PROBLEM TO WORK ON: Summarize the logging text below in two sentences.

Some results are displayed at the command line, or alternatively written as JSON files. Logging can be enabled using the RUST_LOG=trace option (see more Logging options in the Logging section below).

Note: On macOS you need gtime (brew install gnu-time), as the built in time command is not enough.

Logging

For better logging with backtraces on errors, developers should use expects rather than expect on Result<T, E> and Option<T>.

The crate use log for logging, which by default does not log at all. In order to log output crates like fil_logger can be used.

For example

fn main() {
    fil_logger::init();
}

and then when running the code setting

> RUST_LOG=filecoin_proofs=info

will enable all logging.

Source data
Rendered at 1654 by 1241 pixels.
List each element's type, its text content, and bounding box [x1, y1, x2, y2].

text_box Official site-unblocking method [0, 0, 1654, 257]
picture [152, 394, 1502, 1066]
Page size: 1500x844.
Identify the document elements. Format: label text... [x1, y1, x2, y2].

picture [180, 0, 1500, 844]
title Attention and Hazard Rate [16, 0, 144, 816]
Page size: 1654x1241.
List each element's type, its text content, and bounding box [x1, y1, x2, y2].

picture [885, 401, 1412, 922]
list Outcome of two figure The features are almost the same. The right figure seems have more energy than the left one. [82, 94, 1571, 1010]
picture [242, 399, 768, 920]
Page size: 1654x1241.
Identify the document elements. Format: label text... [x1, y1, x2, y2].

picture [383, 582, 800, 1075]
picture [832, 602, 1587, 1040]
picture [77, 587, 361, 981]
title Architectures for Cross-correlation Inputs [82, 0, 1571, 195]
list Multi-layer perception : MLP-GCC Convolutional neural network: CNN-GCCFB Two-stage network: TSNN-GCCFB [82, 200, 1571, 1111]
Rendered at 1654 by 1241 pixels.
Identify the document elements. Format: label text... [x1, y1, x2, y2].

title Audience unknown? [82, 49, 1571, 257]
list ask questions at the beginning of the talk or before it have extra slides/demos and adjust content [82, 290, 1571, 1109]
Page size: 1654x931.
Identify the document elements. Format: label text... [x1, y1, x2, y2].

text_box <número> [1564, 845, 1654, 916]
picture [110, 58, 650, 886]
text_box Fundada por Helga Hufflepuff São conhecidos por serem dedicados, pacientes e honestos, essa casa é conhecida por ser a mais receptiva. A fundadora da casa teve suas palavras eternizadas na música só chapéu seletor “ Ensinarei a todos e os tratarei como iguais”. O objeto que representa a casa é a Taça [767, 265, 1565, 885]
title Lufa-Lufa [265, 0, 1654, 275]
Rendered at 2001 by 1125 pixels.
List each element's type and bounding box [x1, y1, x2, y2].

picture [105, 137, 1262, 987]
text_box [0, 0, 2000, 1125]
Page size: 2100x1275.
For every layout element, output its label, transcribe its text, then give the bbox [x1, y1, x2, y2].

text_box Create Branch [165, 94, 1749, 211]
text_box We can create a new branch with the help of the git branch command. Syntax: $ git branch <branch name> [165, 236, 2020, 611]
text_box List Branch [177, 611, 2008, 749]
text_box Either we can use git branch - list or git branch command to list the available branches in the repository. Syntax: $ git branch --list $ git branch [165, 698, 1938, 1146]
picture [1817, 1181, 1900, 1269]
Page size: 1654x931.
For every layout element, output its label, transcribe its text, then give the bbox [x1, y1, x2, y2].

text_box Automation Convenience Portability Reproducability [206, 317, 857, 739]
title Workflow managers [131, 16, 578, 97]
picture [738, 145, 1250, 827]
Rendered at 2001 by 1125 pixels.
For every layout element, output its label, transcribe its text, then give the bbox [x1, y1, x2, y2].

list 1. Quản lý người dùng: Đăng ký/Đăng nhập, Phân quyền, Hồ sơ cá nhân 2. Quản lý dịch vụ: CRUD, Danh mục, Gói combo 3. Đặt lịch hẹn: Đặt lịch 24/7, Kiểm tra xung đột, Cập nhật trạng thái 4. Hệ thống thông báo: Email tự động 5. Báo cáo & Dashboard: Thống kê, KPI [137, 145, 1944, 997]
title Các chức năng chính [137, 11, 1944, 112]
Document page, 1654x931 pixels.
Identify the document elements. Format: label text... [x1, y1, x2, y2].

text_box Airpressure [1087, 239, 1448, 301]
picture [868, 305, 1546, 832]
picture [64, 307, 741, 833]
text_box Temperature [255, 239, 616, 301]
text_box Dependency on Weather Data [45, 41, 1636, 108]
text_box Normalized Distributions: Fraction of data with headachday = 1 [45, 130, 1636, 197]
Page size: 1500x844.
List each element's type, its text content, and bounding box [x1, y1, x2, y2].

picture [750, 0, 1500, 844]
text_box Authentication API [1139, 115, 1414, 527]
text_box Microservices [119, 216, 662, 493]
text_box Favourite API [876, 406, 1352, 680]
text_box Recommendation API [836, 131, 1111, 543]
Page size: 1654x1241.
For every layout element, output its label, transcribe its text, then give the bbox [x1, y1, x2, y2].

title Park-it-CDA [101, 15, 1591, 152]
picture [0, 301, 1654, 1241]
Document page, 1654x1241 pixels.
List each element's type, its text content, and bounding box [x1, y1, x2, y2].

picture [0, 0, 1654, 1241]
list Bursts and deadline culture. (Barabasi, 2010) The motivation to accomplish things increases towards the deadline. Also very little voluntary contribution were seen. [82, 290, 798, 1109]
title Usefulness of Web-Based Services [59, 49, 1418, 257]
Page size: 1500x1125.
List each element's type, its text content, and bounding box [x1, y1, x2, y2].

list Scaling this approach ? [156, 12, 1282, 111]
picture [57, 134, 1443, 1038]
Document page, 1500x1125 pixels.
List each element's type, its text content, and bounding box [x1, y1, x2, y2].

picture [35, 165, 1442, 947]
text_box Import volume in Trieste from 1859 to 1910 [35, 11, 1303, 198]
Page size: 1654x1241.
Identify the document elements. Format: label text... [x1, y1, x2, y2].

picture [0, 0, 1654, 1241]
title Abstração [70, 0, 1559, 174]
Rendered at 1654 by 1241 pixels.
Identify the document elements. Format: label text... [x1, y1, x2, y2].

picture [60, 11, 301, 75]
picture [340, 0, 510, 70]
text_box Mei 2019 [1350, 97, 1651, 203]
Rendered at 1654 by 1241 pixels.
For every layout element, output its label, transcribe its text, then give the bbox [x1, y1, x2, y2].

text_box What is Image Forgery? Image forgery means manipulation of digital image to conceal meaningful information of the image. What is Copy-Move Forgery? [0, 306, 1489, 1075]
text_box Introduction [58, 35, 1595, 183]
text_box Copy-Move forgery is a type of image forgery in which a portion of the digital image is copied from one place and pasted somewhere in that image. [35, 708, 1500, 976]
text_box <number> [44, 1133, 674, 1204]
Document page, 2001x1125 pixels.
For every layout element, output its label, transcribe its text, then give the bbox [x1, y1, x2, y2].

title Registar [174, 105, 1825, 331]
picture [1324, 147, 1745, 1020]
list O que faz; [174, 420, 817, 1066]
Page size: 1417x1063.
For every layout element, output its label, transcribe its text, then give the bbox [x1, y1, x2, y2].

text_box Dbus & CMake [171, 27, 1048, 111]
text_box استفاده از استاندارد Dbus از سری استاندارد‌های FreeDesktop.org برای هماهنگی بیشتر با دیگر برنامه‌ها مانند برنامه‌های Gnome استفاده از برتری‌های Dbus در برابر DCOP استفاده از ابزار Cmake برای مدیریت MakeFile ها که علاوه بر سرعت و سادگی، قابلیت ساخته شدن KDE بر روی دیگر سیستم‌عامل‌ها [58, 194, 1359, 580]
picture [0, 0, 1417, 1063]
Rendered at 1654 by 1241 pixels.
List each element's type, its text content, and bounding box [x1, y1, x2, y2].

PROBLEM SOLUTION: Results can be shown at the command line or written as JSON files, and logging can be switched on with the RUST_LOG=trace option; on macOS, gtime is needed because the built-in time command is not enough. The crate uses log, which does not log anything by default, so a crate such as fil_logger must be initialized in main, and running the code with RUST_LOG=filecoin_proofs=info then enables all logging.